**INSTRUCTIONS FOR THE TASK:**
Turn the lines below into a numbered list, leaving out any blank lines.

**Extracted records:**
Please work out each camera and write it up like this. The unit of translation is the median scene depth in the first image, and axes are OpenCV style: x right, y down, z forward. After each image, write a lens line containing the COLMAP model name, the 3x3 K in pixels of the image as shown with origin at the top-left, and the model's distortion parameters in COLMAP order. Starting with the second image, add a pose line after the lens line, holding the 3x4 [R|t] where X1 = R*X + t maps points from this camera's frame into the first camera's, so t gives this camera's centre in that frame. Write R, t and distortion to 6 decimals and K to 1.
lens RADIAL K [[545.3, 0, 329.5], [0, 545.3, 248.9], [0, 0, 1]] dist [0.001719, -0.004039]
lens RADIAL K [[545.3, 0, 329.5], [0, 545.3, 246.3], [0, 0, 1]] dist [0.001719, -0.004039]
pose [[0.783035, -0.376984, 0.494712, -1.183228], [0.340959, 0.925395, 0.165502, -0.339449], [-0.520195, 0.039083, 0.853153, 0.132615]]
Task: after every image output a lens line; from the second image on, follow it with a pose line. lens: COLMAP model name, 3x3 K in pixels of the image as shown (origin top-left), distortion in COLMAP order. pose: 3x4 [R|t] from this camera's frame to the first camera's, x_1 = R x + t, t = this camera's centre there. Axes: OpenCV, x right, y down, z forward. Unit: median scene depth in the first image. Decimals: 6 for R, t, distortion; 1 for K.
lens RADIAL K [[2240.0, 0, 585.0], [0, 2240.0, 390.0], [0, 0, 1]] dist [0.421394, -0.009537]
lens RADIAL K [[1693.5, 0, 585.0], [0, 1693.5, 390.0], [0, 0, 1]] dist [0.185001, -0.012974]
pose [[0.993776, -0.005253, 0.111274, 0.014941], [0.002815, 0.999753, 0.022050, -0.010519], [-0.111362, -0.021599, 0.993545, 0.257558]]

**RESULT BELOW:**
1. Please work out each camera and write it up like this. The unit of translation is the median scene depth in the first image, and axes are OpenCV style: x right, y down, z forward. After each image, write a lens line containing the COLMAP model name, the 3x3 K in pixels of the image as shown with origin at the top-left, and the model's distortion parameters in COLMAP order. Starting with the second image, add a pose line after the lens line, holding the 3x4 [R|t] where X1 = R*X + t maps points from this camera's frame into the first camera's, so t gives this camera's centre in that frame. Write R, t and distortion to 6 decimals and K to 1.
2. lens RADIAL K [[545.3, 0, 329.5], [0, 545.3, 248.9], [0, 0, 1]] dist [0.001719, -0.004039]
3. lens RADIAL K [[545.3, 0, 329.5], [0, 545.3, 246.3], [0, 0, 1]] dist [0.001719, -0.004039]
4. pose [[0.783035, -0.376984, 0.494712, -1.183228], [0.340959, 0.925395, 0.165502, -0.339449], [-0.520195, 0.039083, 0.853153, 0.132615]]
5. Task: after every image output a lens line; from the second image on, follow it with a pose line. lens: COLMAP model name, 3x3 K in pixels of the image as shown (origin top-left), distortion in COLMAP order. pose: 3x4 [R|t] from this camera's frame to the first camera's, x_1 = R x + t, t = this camera's centre there. Axes: OpenCV, x right, y down, z forward. Unit: median scene depth in the first image. Decimals: 6 for R, t, distortion; 1 for K.
6. lens RADIAL K [[2240.0, 0, 585.0], [0, 2240.0, 390.0], [0, 0, 1]] dist [0.421394, -0.009537]
7. lens RADIAL K [[1693.5, 0, 585.0], [0, 1693.5, 390.0], [0, 0, 1]] dist [0.185001, -0.012974]
8. pose [[0.993776, -0.005253, 0.111274, 0.014941], [0.002815, 0.999753, 0.022050, -0.010519], [-0.111362, -0.021599, 0.993545, 0.257558]]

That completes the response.